Il tè, a causa della superficie delle foglie e della loro villosità (che “cattura” le micrpolveri e il pulviscolo atmosferici) è più suscettibile alla positivià alla sostanza rispetto ai vegetali a foglie glabre e/o di minori dimensioni.
Grazie per questo approfondimento così chiaro e ben articolato. E’ quindi un problema ambientale e non deriva da una pratica in campo. Potremmo dire la stessa cosa per i nostri vigneti – anche biologici – posti in prossimità di grandi arterie di traffico? Penso ai sottoprodotti della combustione dei motori a scoppio, piuttosto che delle micro polveri prodotte dagli pneumatici o dalle parti meccaniche dei mezzi, ad esempio, e non solo.
Infatti questo è un tema molto attuale, anche per il biologico. Ne avevamo parlato anche qui: https://ilfattoalimentare.it/biologico-il-nuovo-decreto-portera-problemi-e-non-soluzioni.html
Ahimè, la criticità non riguarda solo le coltivazioni nei pressi delle autostrade.
Non è recentissimo, ma è interessante l’articolo “La sicurezza alimentare degli orti domestici urbani” dell’ing. Mario Rosato che si può leggere a pagina https://www.architetturaecosostenibile.it/green-life/curiosita-ecosostenibili/sicurezza-alimentare-orti-urbani-696.
Verissimo.
L’idea di per sé ha una rilevanza sociale di non poco conto, ma per la maggior parte delle aree urbane non esiste un censimento dell’uso che storicamente se n’è fatto. Accade così che si assegnino porzioni di terra ai cittadini senza un controllo di qualità della terra (e i tecnici dicono che il controllo analitico è efficace se si ipotizza con una buona approssimativi fa’ l’uso che si è fatto dell’area, in modo da sapere cosa ricercare) con tutti i problemi di sicurezza alimentare conseguenti. Un esempio sono le problematiche di inquinamento emerse nel quartiere Santa Giulia a Milano (in quel caso non si trattava di orti, ma di una struttura per i bambini – se ben ricordo).

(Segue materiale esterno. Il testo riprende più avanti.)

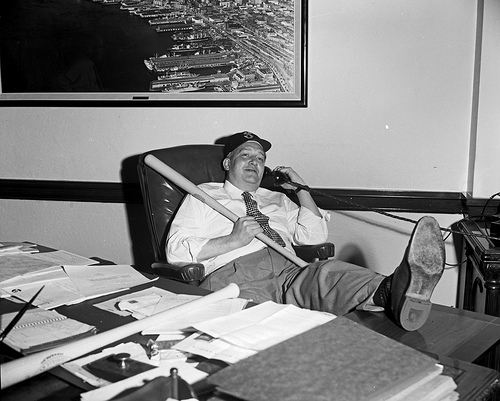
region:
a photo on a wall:
[1, 5, 313, 113]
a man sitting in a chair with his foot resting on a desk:
[144, 134, 444, 329]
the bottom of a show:
[399, 215, 449, 332]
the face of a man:
[237, 137, 265, 182]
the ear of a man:
[217, 153, 237, 174]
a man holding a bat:
[136, 125, 328, 266]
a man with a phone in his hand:
[217, 121, 344, 204]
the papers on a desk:
[1, 244, 136, 323]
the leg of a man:
[281, 255, 388, 313]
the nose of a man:
[245, 150, 263, 169]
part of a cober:
[308, 367, 320, 384]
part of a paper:
[176, 338, 194, 373]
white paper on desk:
[33, 245, 99, 269]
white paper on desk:
[0, 252, 55, 283]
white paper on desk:
[56, 260, 158, 292]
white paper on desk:
[7, 276, 106, 309]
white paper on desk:
[91, 286, 177, 317]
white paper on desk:
[192, 300, 337, 357]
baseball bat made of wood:
[139, 151, 309, 268]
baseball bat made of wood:
[9, 283, 241, 397]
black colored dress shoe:
[386, 213, 448, 332]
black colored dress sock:
[373, 272, 393, 309]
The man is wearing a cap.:
[223, 130, 272, 191]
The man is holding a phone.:
[213, 128, 310, 201]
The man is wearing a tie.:
[216, 132, 293, 254]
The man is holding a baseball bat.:
[143, 130, 318, 277]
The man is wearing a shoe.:
[388, 211, 447, 333]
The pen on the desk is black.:
[1, 278, 49, 345]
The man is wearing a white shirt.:
[163, 130, 332, 278]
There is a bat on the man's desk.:
[1, 278, 240, 395]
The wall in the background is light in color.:
[326, 12, 416, 109]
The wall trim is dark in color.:
[1, 177, 121, 204]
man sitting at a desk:
[161, 128, 453, 331]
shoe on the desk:
[388, 213, 454, 339]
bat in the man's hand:
[140, 148, 314, 278]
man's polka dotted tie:
[241, 190, 290, 252]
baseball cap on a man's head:
[221, 125, 274, 153]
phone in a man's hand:
[268, 163, 286, 193]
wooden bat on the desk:
[1, 280, 249, 391]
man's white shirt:
[163, 173, 333, 275]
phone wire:
[290, 175, 499, 257]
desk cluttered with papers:
[2, 226, 498, 399]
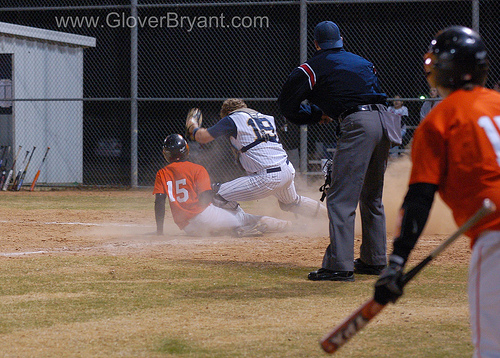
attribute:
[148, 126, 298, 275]
man — playing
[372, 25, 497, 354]
man — playing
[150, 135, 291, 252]
man — playing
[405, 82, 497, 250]
shirt — orange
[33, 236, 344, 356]
field — dusty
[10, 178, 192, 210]
grass — short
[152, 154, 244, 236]
shirt — orange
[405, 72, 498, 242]
shirt — blue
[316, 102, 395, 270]
pants — grey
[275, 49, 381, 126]
shirt — blue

Fino a un secolo fa, c’era la memoria dei vecchi a fare testo … e non solo su dove coltivare ma pure su dove edificare.
Vi siamo grati i tantissimi x il vostro lavoro!!

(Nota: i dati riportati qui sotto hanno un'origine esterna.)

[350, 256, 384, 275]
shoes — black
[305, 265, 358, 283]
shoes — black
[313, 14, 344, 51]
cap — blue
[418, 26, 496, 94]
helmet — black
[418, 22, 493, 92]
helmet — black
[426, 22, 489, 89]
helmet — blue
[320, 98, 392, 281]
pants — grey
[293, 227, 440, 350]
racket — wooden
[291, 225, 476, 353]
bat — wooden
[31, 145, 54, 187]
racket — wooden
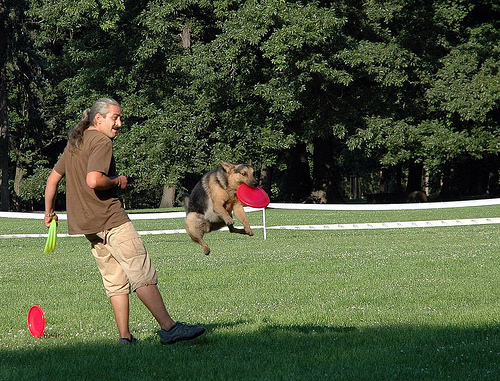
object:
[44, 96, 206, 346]
man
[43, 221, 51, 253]
frisbee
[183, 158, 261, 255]
dog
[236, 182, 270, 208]
frisbee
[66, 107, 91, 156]
ponytail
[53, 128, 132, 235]
shirt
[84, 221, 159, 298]
shorts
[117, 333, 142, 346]
shoes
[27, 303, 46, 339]
frisbee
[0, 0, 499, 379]
field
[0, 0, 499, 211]
trees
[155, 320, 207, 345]
foot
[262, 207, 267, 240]
pole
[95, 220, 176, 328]
legs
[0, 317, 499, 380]
shadow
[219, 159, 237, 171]
ears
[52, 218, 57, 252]
frisbees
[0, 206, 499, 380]
grass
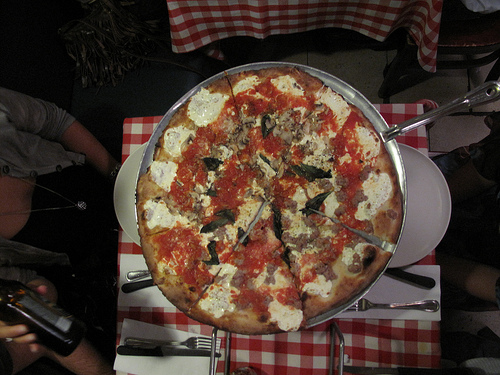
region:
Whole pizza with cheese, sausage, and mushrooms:
[132, 67, 403, 335]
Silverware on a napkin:
[116, 318, 223, 374]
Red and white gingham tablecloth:
[166, 1, 438, 70]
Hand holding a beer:
[0, 278, 82, 358]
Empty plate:
[381, 137, 450, 265]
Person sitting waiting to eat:
[0, 86, 118, 372]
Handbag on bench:
[55, 3, 197, 80]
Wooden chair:
[383, 3, 498, 105]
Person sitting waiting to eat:
[430, 122, 498, 314]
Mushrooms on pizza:
[200, 210, 234, 231]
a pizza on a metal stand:
[130, 67, 427, 334]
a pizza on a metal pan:
[146, 86, 379, 331]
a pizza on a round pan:
[117, 54, 392, 360]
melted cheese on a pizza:
[167, 89, 232, 174]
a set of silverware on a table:
[112, 334, 215, 365]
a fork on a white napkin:
[340, 294, 439, 321]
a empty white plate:
[402, 142, 447, 283]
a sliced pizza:
[147, 68, 387, 325]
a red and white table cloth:
[301, 324, 435, 374]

Buongiorno. In questi giorni si fa un gran parlare di inquinamento di nano plastiche e di micro plastiche. Secondo Lei, gentile signora, le bustine da tè che io butto nell’umido, perché mi sembrano fatte di carta, sono innocenti?

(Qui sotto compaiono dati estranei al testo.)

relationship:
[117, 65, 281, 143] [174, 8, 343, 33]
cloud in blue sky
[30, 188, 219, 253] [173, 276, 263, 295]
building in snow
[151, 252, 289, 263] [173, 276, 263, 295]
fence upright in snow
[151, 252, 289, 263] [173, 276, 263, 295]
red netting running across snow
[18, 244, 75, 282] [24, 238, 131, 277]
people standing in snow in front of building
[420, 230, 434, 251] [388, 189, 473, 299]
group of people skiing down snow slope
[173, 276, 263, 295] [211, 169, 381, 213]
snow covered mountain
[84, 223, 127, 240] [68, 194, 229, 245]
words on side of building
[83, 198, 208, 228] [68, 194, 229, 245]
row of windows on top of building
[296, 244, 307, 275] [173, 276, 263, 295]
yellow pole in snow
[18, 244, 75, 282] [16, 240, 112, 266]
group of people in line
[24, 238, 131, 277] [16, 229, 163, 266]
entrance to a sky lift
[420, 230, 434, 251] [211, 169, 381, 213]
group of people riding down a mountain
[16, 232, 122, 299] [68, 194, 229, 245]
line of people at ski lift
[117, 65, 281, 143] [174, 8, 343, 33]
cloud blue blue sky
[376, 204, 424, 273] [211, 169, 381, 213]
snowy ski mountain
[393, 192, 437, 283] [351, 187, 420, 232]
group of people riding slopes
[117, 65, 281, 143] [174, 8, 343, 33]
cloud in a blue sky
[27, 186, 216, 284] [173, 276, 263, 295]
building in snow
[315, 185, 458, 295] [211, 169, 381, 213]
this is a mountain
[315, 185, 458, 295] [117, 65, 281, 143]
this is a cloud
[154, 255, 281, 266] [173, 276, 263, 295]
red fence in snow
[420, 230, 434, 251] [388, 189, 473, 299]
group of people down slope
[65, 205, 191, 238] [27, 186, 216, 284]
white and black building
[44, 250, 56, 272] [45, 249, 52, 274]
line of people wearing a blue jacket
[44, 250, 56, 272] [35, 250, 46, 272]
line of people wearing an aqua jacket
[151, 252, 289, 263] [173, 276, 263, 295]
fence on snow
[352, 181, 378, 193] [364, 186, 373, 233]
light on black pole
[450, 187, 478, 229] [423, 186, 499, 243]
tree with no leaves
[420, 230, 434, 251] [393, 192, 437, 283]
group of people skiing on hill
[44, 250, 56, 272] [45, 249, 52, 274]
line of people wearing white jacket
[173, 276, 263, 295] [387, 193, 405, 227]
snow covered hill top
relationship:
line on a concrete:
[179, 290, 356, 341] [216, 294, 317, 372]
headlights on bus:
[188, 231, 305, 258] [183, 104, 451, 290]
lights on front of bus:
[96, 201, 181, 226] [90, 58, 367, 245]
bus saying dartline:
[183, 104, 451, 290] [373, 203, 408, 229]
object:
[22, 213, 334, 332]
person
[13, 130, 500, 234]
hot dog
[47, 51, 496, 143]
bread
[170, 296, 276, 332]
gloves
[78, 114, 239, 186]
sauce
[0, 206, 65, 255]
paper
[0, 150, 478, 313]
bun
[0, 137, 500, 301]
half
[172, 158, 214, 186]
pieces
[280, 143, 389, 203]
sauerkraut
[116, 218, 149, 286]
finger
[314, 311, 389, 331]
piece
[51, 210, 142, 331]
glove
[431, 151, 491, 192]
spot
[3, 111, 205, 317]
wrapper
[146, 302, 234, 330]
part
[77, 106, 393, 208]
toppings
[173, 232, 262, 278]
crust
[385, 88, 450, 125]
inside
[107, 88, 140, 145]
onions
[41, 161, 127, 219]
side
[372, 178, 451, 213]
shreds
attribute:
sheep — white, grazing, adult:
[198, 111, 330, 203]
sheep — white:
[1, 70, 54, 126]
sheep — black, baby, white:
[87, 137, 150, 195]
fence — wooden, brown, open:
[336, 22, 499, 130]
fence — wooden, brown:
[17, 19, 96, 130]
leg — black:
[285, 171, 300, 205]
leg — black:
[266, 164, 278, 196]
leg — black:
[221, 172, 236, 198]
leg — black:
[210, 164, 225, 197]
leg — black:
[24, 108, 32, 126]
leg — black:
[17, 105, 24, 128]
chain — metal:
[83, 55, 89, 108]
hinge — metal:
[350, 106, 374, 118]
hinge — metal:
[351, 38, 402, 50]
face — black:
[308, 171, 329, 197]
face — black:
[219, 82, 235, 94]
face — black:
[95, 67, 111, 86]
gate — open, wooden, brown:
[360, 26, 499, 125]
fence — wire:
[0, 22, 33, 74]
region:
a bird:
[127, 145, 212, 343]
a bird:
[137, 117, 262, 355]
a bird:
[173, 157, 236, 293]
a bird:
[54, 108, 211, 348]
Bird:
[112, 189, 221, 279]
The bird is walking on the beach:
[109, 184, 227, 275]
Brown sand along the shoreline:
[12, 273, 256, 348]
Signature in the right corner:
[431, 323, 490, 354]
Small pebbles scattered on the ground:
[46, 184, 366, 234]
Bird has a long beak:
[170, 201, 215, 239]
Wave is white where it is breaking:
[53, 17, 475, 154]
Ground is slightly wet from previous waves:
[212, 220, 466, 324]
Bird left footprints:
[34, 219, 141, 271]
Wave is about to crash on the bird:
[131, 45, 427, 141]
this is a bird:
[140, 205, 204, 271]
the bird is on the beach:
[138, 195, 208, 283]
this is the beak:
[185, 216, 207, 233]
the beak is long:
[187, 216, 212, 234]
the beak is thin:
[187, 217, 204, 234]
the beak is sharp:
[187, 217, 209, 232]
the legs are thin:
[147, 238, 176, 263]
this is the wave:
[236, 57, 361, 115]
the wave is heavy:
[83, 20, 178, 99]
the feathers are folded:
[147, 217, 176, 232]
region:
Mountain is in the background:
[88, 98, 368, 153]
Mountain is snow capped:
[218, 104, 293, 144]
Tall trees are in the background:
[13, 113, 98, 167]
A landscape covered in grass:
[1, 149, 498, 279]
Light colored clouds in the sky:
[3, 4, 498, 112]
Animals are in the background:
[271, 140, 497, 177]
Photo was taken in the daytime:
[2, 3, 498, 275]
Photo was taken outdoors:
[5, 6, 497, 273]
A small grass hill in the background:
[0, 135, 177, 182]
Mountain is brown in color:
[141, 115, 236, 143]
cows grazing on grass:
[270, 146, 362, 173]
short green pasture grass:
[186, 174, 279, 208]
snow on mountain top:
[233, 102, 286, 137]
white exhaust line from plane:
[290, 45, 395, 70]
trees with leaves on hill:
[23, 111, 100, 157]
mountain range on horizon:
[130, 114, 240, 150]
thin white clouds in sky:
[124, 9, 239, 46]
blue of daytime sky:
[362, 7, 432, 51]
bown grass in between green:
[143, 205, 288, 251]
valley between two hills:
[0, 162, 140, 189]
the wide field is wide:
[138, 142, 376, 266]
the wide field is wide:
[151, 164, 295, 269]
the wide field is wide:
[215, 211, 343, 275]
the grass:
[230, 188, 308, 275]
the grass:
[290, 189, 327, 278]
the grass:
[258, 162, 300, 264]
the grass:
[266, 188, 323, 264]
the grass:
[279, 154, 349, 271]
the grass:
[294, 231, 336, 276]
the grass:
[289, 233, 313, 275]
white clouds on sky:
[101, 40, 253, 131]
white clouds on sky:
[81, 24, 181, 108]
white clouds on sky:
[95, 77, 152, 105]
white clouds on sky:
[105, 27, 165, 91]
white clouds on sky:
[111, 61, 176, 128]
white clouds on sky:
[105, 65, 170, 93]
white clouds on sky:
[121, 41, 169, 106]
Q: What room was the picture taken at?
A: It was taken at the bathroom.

Purtroppo le nuove direttive sugli imballaggi obbligano a inserire le indicazioni per un corretto smaltimento dei materiali solo per quanto riguarda il packaging. Nel caso delle bustine sono le aziende che volontariamente potrebbero indicare sulle confezioni come smaltirle. Dipende da azienda ad azienda
Grazie mille per il Tuo Grande Lavoro….
Se posso permettermi un consiglio, meglio scegliere il tè sfuso e dire addio alle bustine, che sono una vera mania tutta italiana. Basta un semplice filtro in acciaio — ce ne sono di ogni tipo — e si guadagna in gusto, qualità e sostenibilità. Meno rifiuti, nessuna inutile contaminazione da materiali a contatto con l’acqua bollente, e molto più piacere nella tazza.